## SOURCE DATA
= = = = = = =

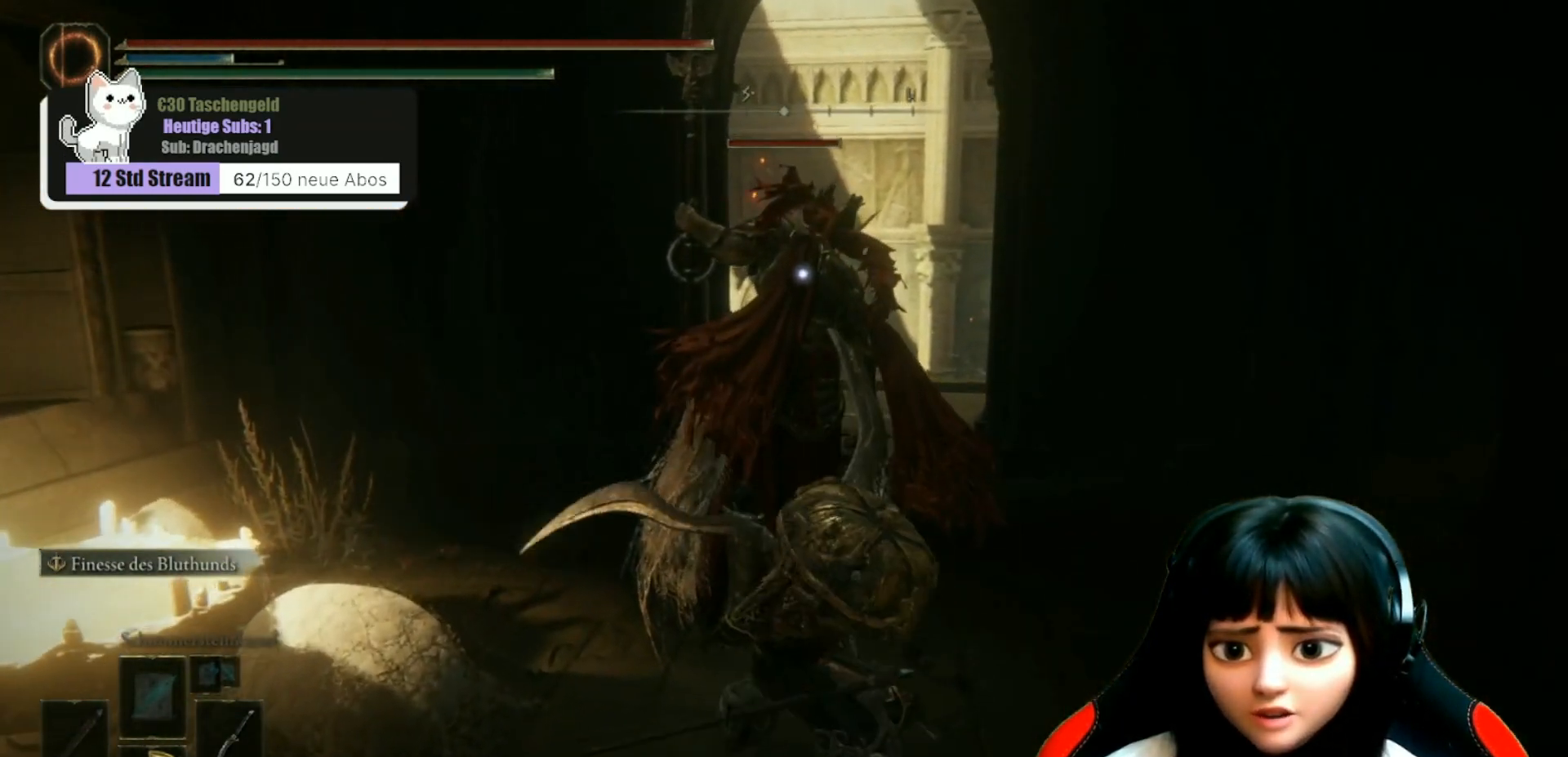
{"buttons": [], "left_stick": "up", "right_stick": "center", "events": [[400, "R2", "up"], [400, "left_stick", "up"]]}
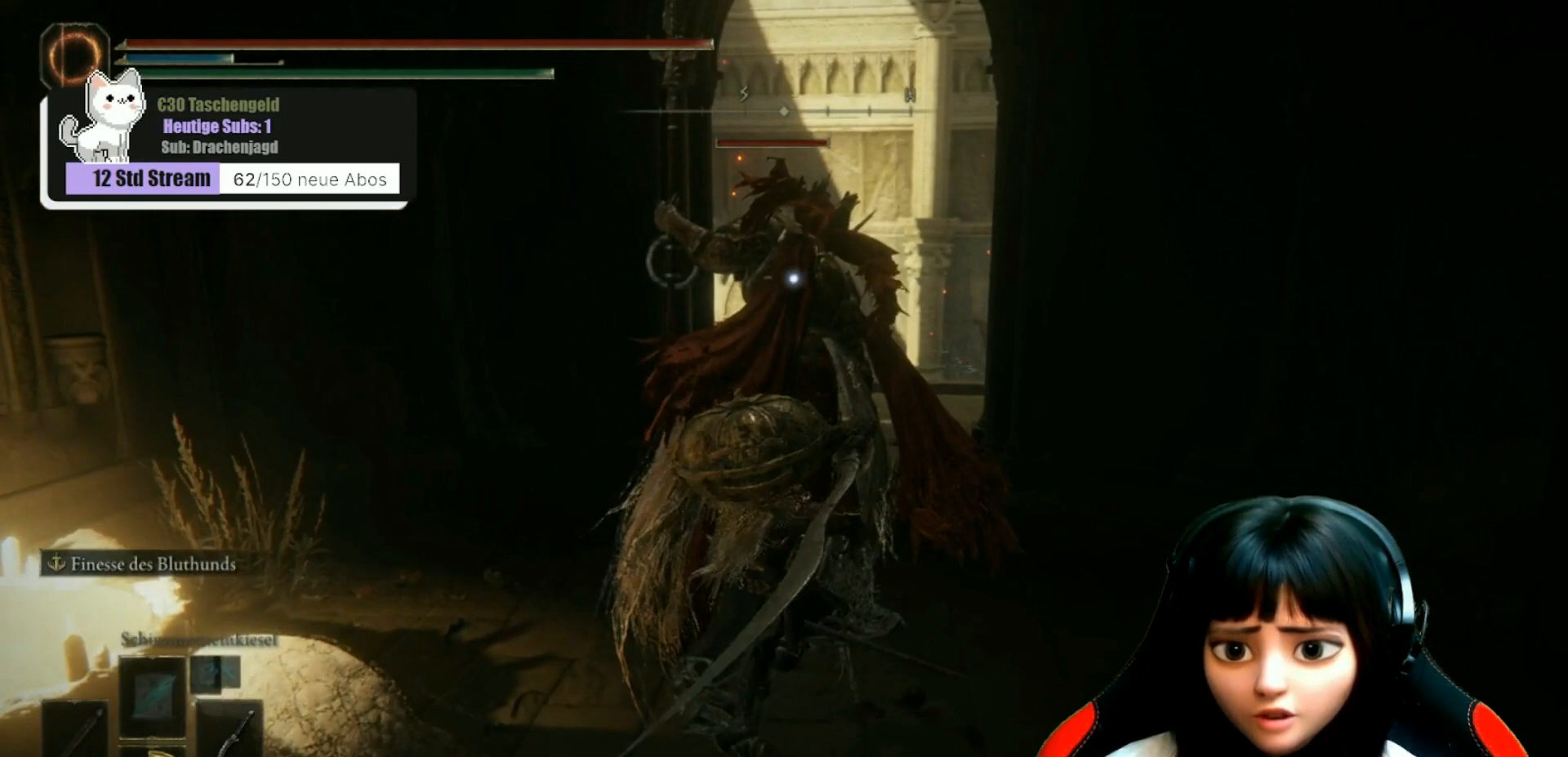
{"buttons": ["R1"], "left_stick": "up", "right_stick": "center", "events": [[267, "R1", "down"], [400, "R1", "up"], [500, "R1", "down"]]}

= = = = = = =

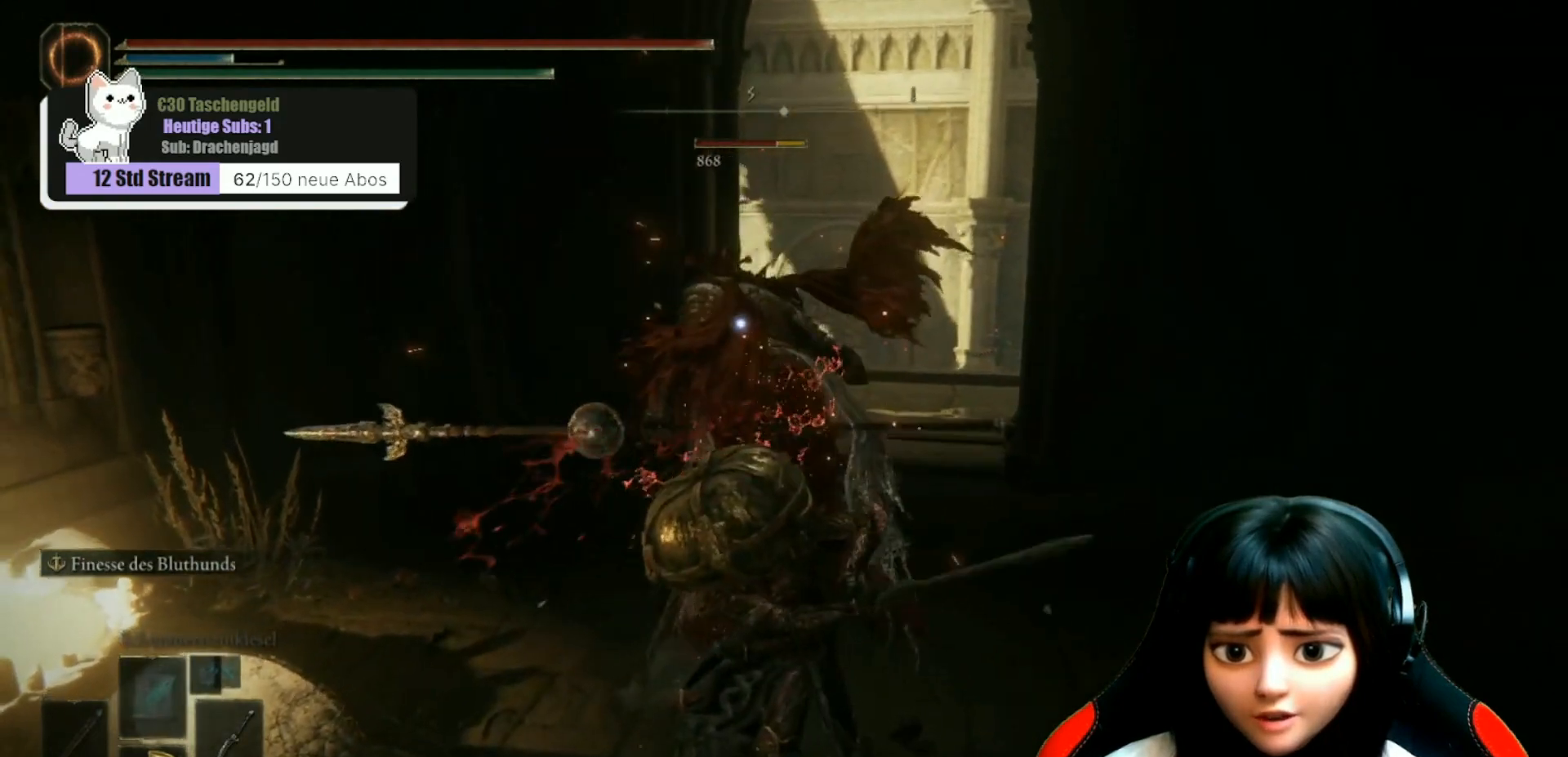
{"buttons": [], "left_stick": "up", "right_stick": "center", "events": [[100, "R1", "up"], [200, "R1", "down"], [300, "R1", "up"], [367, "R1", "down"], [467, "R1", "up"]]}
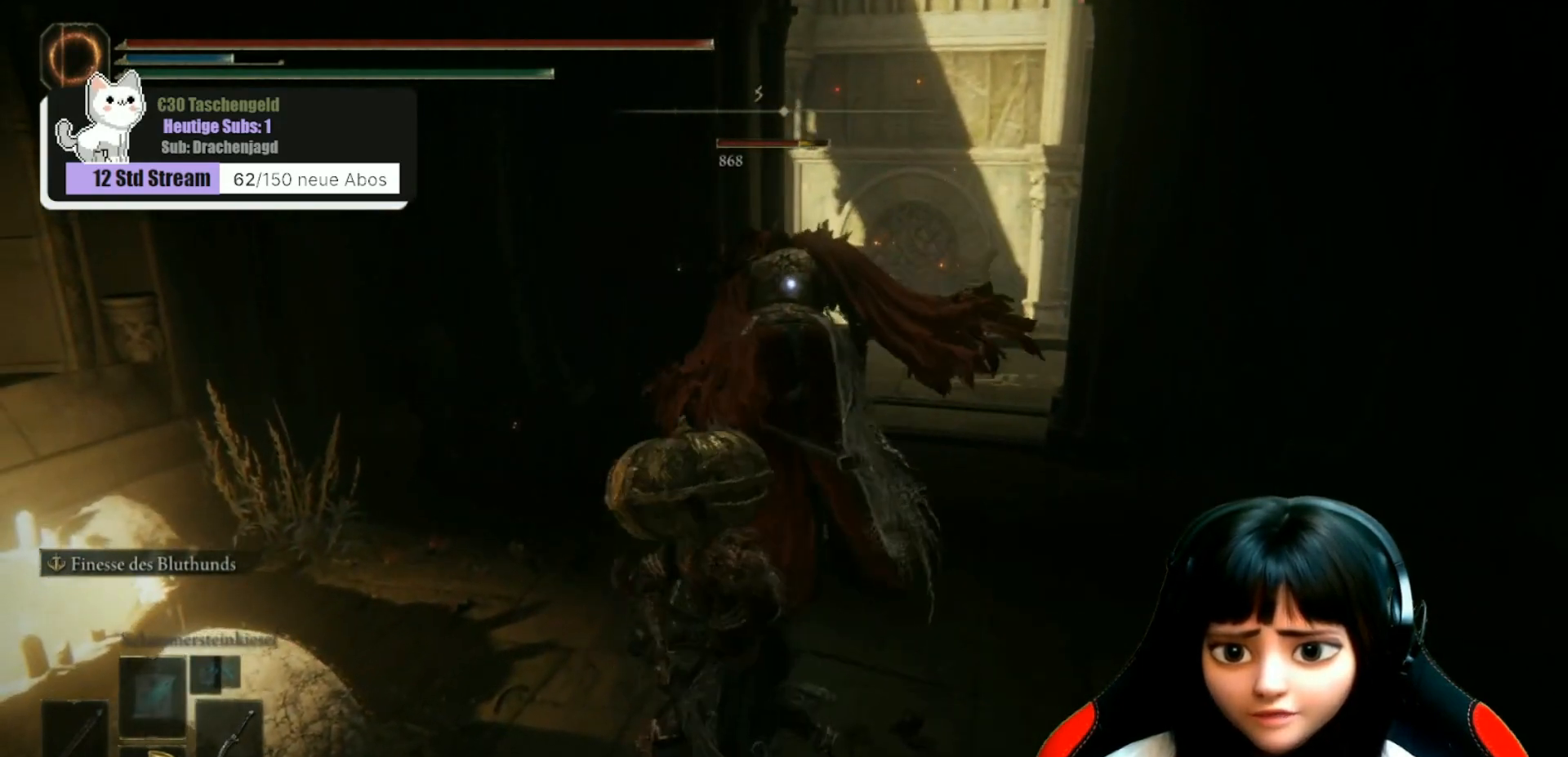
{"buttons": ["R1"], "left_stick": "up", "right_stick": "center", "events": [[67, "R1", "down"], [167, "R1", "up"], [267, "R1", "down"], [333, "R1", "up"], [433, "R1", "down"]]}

= = = = = = =

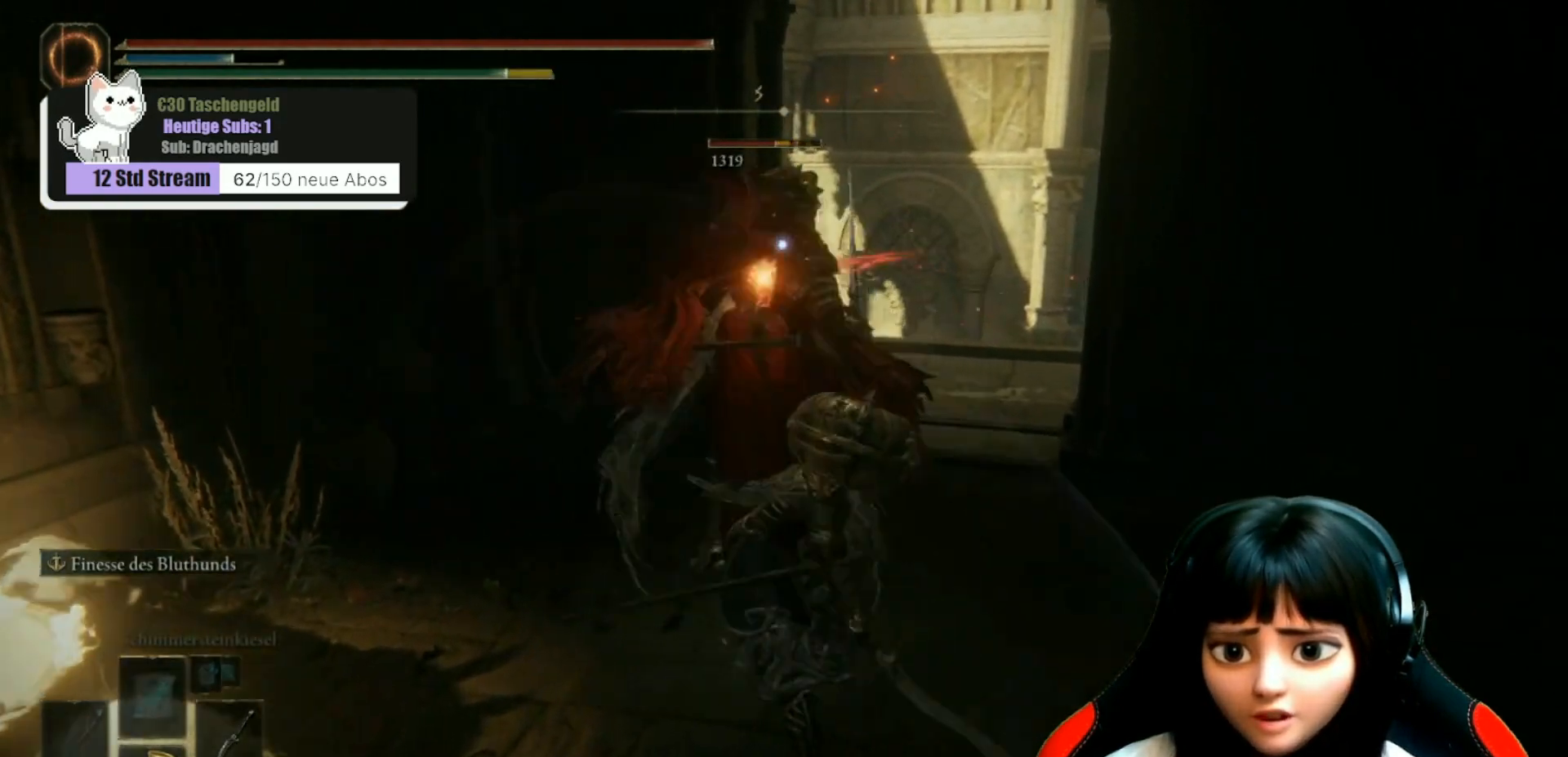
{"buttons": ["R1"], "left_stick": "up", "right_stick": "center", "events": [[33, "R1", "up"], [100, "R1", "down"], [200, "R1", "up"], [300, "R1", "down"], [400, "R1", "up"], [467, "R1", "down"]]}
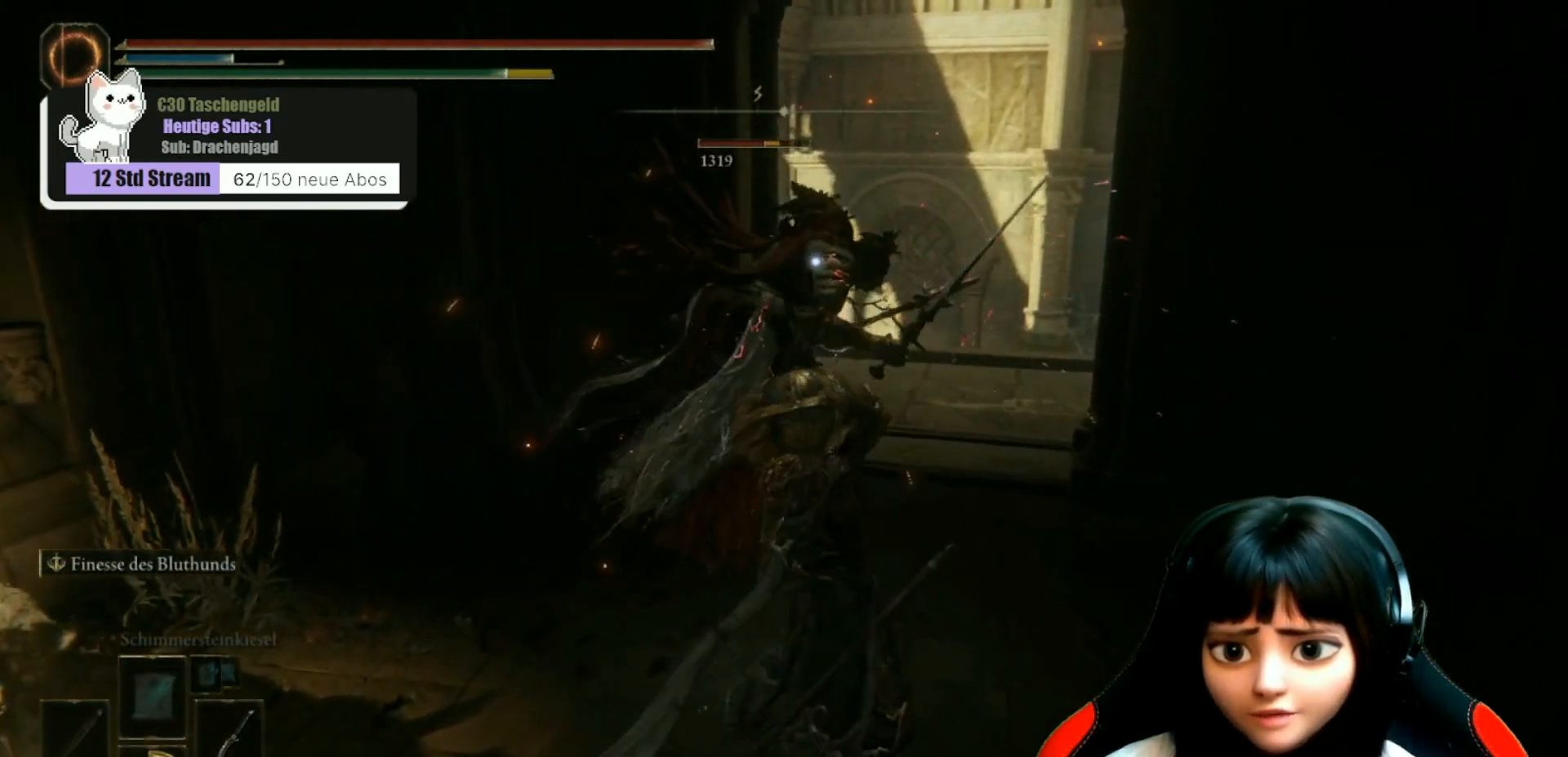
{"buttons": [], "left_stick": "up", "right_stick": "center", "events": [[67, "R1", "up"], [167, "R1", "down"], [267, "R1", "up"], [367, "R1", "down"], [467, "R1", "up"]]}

= = = = = = =

Take from the material every line that holds "down".

## SOLVED EXERCISE
{"buttons": ["R1"], "left_stick": "up", "right_stick": "center", "events": [[267, "R1", "down"], [400, "R1", "up"], [500, "R1", "down"]]}
{"buttons": [], "left_stick": "up", "right_stick": "center", "events": [[100, "R1", "up"], [200, "R1", "down"], [300, "R1", "up"], [367, "R1", "down"], [467, "R1", "up"]]}
{"buttons": ["R1"], "left_stick": "up", "right_stick": "center", "events": [[67, "R1", "down"], [167, "R1", "up"], [267, "R1", "down"], [333, "R1", "up"], [433, "R1", "down"]]}
{"buttons": ["R1"], "left_stick": "up", "right_stick": "center", "events": [[33, "R1", "up"], [100, "R1", "down"], [200, "R1", "up"], [300, "R1", "down"], [400, "R1", "up"], [467, "R1", "down"]]}
{"buttons": [], "left_stick": "up", "right_stick": "center", "events": [[67, "R1", "up"], [167, "R1", "down"], [267, "R1", "up"], [367, "R1", "down"], [467, "R1", "up"]]}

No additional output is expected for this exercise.